Of 64 children treated with the antibody in a clinical trial, 74% were still alive and free of a recurrence three years later. That compares with historical rates of around 50% with conventional treatment alone.
The antibody, known as hu14.18K322A, remains experimental, and is not yet available as a treatment, said Dr. Wayne Furman, the lead researcher on the trial.
The Children's Oncology Group, a government-funded clinical trials group, is planning a larger study to test the tactic of early antibody therapy -- with either hu14.18K322A, or another drug, Furman said.
Neuroblastoma is a cancer that begins in immature nerve cells, and primarily affects babies and children younger than 5. Each year, about 800 children in the United States are diagnosed with the disease, according to the American Cancer Society.
Roughly half of them are diagnosed after the cancer has spread and is considered "high risk."
At that point, aggressive treatment is needed.
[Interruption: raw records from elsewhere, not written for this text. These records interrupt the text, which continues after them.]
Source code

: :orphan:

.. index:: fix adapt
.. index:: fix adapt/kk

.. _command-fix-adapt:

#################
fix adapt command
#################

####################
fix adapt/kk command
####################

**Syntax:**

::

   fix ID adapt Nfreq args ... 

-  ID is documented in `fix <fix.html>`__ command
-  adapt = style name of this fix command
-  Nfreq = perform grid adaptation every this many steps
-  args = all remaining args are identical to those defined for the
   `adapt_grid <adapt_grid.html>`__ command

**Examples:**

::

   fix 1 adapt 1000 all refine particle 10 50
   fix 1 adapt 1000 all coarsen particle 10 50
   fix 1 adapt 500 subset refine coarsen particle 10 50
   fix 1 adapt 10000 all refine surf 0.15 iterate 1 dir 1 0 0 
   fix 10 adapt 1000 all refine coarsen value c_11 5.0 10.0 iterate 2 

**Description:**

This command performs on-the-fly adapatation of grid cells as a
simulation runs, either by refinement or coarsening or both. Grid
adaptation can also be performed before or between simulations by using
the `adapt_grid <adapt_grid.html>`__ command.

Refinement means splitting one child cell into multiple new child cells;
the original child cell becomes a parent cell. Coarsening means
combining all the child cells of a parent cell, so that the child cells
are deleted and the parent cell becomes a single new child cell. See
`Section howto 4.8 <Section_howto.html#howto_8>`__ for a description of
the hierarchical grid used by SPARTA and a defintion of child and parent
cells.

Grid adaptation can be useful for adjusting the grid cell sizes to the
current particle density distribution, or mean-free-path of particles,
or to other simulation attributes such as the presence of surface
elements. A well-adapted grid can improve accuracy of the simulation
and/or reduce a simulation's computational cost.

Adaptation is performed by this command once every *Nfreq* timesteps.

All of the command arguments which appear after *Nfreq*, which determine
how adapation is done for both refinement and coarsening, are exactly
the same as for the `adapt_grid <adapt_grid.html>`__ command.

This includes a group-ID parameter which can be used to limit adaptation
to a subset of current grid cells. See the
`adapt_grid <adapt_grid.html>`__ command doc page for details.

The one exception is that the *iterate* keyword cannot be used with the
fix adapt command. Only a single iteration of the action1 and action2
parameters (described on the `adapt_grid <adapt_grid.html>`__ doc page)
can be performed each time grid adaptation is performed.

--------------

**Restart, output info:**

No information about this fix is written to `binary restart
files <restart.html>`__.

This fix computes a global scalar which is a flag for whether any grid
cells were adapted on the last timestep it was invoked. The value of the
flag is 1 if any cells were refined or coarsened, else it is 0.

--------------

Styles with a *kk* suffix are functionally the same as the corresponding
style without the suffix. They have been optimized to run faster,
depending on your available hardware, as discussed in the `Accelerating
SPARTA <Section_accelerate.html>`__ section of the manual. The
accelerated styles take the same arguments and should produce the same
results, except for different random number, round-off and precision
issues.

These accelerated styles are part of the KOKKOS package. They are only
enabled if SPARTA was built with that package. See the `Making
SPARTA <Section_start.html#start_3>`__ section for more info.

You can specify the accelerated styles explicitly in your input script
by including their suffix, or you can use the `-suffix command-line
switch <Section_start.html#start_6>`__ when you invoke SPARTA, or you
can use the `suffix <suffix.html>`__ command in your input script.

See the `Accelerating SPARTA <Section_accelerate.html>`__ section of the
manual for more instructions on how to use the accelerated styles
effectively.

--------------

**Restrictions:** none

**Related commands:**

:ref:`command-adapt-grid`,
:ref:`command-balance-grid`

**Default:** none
The typical regimen starts with high-dose chemotherapy, followed by surgery to remove any remaining visible tumors. Next comes additional chemo, followed by a stem cell transplant to rebuild the immune system, and then radiation.
In more recent years, doctors have added another weapon to the end of that regimen: the monoclonal antibody drug dinutuximab. The drug latches onto GD2, a protein on the surface of many neuroblastoma cells. It's given along with certain immune system proteins, in the hopes of boosting the child's immune response to cancer cells that have survived the treatment onslaught.
Dinutuximab has made a difference: One trial found that after two years, 66% of children given the drug were recurrence-free, compared with 46% of those on standard treatment alone.
But dinutuximab has been given at the tail end of treatment, said Furman, an oncologist at St. Jude Children's Research Hospital in Memphis, Tenn.
That was based on the belief that giving it early, during the initial high-dose chemo, would zap its effectiveness -- because the chemo suppresses the immune system.
"But we've been learning more and more about the immune system," Furman said.
Studies of adults with certain cancers, for example, have found that combining antibody therapy with chemo -- a concept called chemoimmunotherapy -- improved patients' responses. And a recent Children's Oncology Group trial found that adding dinutuximab to chemo showed "significant anti-tumor activity" in children whose neuroblastoma had come back.
Furman's team reasoned that giving an anti-GD2 antibody straight away, instead of waiting, might do the same for children newly diagnosed with high-risk neuroblastoma.
Instead of dinutuximab, though, they used the experimental antibody, developed at St. Jude. It also targets GD2, but was designed to limit a primary side effect of dinutuximab: pain.
Children in the trial received six rounds of chemo, along with infusions of the antibody therapy. They then moved on to other standard treatments, including additional antibody infusions.
While the experimental antibody was designed to cause less pain, the children still needed infusions of opioid painkillers during treatment. Pain was the most common side effect tied to the antibody -- reported in 10% of treatment cycles.
After three years, 86% of the children were still alive, with 74% recurrence-free.
Furman said that in 30 years of treating kids with high-risk neuroblastoma, those are the best outcomes he has seen.
It is not clear whether all of those recurrence-free children are cured; it's possible the treatment delays recurrence in some, according to Furman. The hope, of course, is that the results hold up.
"This is a very important and provocative study building on recent advances with chemoimmunotherapy for children with relapsed neuroblastoma in the Children's Oncology Group," said Dr. John Maris, chairman of neuroblastoma research at Children's Hospital of Philadelphia.
Like Furman, he pointed to the COG trial that will test the approach in newly diagnosed children.
"If confirmed, chemoimmunotherapy would become standard therapy and hopefully, significant improve chances for cure of high-risk neuroblastoma," said Maris, who wasn't part of the research.
Furman said children in his study received the experimental antibody at a dose more than double the maximum approved dose of dinutuximab. It's unclear, he said, whether the children's outcomes are related to the higher dose, or because hu14.18K322A is "a better antibody."
The study -- published Dec. 6 in Journal of Clinical Oncology, was funded by federal and foundation grants. The experimental antibody is now owned by EMD Serono, a division of drug maker Merck.